As Soon As Possible




 珍しく無音の中で目が覚めた。
 耳障りなアラームもしつこく呼ぶ声もない静けさの中でちらりと薄目を開けて、案の定カーテンの隙間から覗く空はまだ暗い。
 もう少し寝ていられると知った兵部は肩から力を抜いて寝返りをうとうとし……失敗した。
 自分の身体に太くて逞しい腕が絡みついていたからだ。それに気づいてまったく、と小さく舌打ちをする。
「こんなにぎゅーぎゅーにされたらいくら僕でも窮屈だっての」
 兵部は小さく毒づいた。
 長い付き合いのこの部下と一緒に寝る事は多いが、毎度毎度セックスに至るわけではない。兵部にその気があっても真木が頑として誘いに乗らない事もあるし、真木は自分の欲求より常に兵部の意思と体調を優先するからだ。
 一緒に寝ようとする時点で自分のOKは出ていると思えと何度言っても納得しない部下に、根負けした兵部が枕代わりにするだけで許してやる、というのがパターンだ(もしくは兵部が押し切って真木をノセるか、だ)。
 が、昨夜はいつもとは違った。
 初めから真木を枕にするのが兵部の目的だったからだ。それを知ってか真木もいつもよりは抵抗が少なくて、それどころか、タオルケットの中に潜り込んできた兵部をぎゅっと腕の中に引き寄せてきた。
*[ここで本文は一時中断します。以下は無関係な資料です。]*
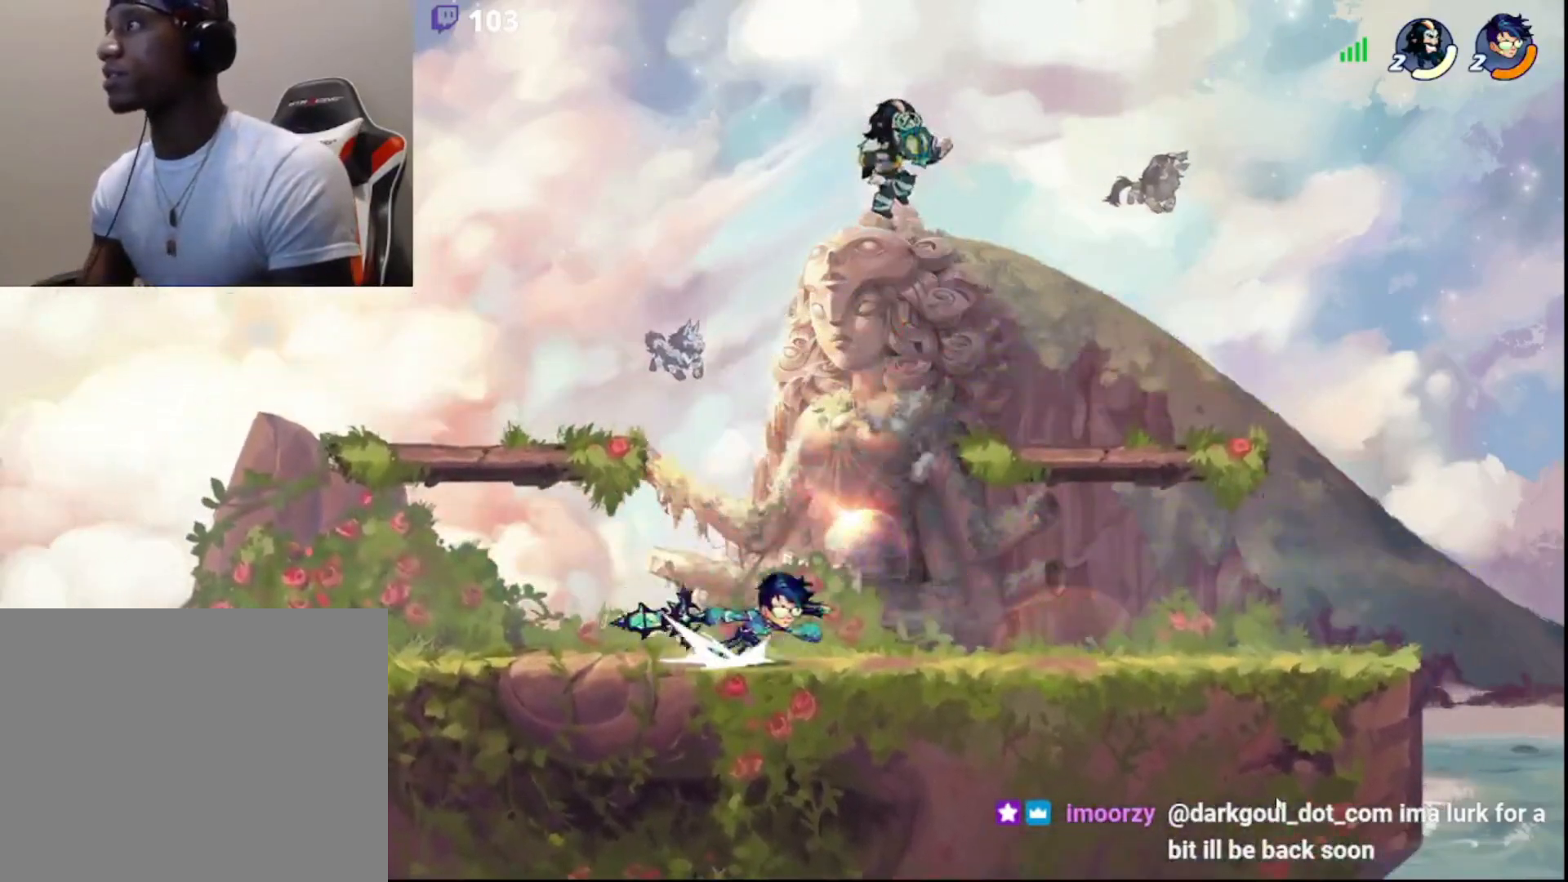
{"buttons": [], "left_stick": "right", "right_stick": "center", "events": [[17, "left_stick", "left"], [33, "left_stick", "up-right"], [200, "left_stick", "left"], [350, "left_stick", "right"]]}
兵部の頬に軽く口付けて、おやすみなさいと呟くと同時にコトンと寝入っていたのを兵部は思い出した。
 いつもは兵部の身動ぎにもドギマギしてなかなか寝付けない真木のやや早めの鼓動を聞きながら先に寝入るのは自分の方なのに。
 ……そういえば、とその理由に思い当たる。
 この半月ほどの間、真木は仕事で東欧の方へ行っていた。本当はもっと短く帰れるはずがあちらで色々細かい仕事までして滞在が延びていたのだ。パンドラの事を最も把握している幹部の不在は大小さまざまな不便を招き、組織としての機能が完全にパンクしかけた頃に、ようやく日本へ戻るとの連絡が入ったのだ。
 とか言いつつも最後まで何やらやっていたらしく、ぎりぎりで到着した空港でようやく乗れたのが当日最終便になったとの追加連絡は兵部にも伝えられていた。
 海外も慣れているとは言え予定外の連続にはさすがに疲れているだろうし、少しも早く手元に戻したかったから成田まで迎えに紅葉をよこして、そうしてなんだかひどく疲れた顔の真木を連れた紅葉が戻ってきたのが昨夜だった。
 笑いを堪えきれない、と言う顔をしている紅葉をよそに、ぐったり疲れきっている理由を真木は口にしなかったが、接触精神感応能力者の兵部にかかれば秘密なんてものは秘密ではなくなる。
「……ホント、バカな子だよ」
 兵部はくすくすと笑った。
 空港に着いた時、日本へ向かう最終便は既に満席だったのだ。
「早く帰りたいからって、貨物部分に忍び込むなんて」
 貨物部分の気圧や温度調整なんて、客室部分に比べれば二の次だ。しかも途中でひどい乱気流にも巻き込まれて、トランクが派手に跳ね回る狭いスペースに、その長身を小さく縮めてひっそりと乗っていたなんて。
 兵部はその耳元に口を寄せた。
「…そんなに、少しでも早く僕に会いたかったのかい?」
 問いにも、深く眠っている真木からは当然返事はない。
 兵部の身体に両腕を回して抱き込んで、ひどく安堵しきった子供のように静かに眠る青年に、兵部は少しだけ身を伸ばすとその額に口付けた。
 そうして兵部ももう一度目を閉じた。
 真木が律儀に掛けた目覚ましが鳴るにはまだ充分に時間があるようだった。



ふと思いついたので一気に書いてみました。
真木ちゃんは機内ではがたがた震えながらの体育座りだったと脳内補完していただけると幸いです(笑)。